>>>>
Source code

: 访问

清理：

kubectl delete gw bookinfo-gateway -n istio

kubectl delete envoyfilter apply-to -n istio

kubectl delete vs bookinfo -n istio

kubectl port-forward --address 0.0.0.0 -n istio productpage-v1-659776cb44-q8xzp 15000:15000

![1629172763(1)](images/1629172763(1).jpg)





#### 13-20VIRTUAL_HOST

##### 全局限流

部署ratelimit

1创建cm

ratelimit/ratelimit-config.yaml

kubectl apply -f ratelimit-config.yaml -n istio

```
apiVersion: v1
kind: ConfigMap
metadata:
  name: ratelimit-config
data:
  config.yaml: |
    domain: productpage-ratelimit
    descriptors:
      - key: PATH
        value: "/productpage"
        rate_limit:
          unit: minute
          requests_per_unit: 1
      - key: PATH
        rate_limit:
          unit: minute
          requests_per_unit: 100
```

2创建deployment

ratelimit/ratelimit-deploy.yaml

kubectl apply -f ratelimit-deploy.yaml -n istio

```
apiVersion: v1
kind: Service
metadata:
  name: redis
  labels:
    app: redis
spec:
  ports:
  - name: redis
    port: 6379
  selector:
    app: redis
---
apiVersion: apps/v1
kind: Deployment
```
<<<<
>>>>
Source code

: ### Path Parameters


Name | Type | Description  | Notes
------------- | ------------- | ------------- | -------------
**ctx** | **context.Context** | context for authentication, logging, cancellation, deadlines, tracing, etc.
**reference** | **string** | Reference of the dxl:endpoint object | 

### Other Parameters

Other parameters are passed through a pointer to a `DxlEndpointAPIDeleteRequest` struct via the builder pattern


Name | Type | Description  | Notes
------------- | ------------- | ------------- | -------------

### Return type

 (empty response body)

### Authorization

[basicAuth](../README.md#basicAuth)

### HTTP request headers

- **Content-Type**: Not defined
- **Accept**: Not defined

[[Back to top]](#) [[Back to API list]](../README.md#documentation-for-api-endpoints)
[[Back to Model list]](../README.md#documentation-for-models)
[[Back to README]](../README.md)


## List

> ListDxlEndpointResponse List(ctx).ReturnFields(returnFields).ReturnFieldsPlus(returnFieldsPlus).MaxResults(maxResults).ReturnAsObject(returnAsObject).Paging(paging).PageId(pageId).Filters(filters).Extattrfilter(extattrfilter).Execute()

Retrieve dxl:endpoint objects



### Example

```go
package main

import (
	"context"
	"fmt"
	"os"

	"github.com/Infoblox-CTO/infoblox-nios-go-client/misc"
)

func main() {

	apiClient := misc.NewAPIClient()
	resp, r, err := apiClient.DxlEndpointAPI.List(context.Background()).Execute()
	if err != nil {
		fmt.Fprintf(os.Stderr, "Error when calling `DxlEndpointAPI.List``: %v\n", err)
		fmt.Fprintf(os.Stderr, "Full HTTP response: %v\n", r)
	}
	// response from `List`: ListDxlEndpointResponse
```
<<<<
>>>>
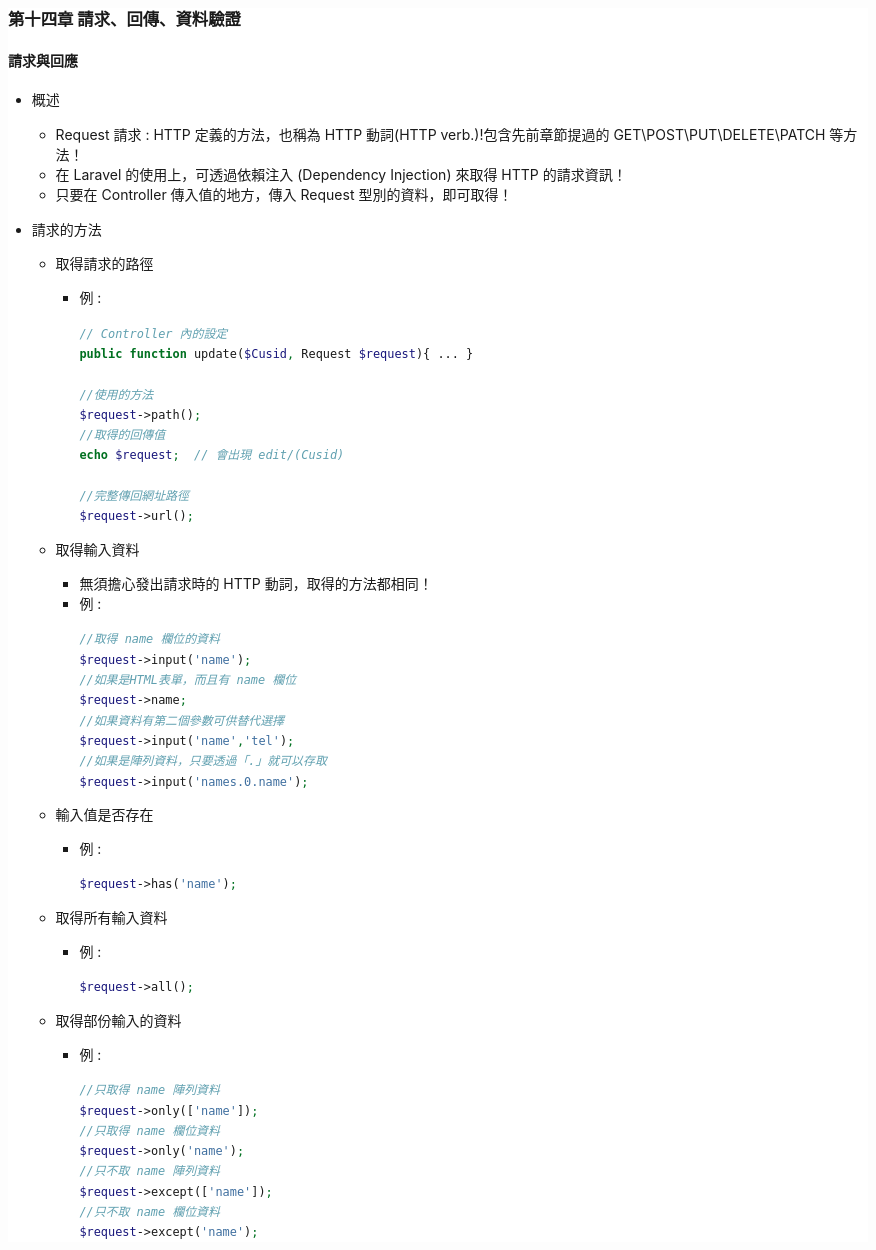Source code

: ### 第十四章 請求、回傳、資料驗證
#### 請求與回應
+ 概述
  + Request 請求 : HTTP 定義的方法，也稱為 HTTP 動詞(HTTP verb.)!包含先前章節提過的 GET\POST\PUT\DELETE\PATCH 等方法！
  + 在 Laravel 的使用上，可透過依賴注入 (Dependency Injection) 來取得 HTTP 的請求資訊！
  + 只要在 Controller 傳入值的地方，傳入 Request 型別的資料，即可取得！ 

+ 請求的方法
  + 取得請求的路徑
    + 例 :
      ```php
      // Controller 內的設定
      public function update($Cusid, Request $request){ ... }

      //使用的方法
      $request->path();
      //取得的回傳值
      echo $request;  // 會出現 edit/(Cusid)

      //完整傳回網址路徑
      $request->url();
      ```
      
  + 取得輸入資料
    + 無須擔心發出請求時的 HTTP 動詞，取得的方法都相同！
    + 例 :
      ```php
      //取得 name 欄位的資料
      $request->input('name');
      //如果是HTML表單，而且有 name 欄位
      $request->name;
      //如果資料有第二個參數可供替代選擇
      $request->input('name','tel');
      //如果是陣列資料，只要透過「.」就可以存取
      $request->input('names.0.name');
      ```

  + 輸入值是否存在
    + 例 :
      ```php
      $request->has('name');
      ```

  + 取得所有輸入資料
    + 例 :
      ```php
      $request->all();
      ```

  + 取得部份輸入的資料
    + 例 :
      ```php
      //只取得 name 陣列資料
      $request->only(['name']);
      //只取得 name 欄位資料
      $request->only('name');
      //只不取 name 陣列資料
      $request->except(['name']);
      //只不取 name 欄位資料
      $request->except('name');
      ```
<<<<
Filter the entries and copy out every line with the word "Stderr".

__OUTPUT FOR THIS EXERCISE__.
		fmt.Fprintf(os.Stderr, "Error when calling `DxlEndpointAPI.List``: %v\n", err)
		fmt.Fprintf(os.Stderr, "Full HTTP response: %v\n", r)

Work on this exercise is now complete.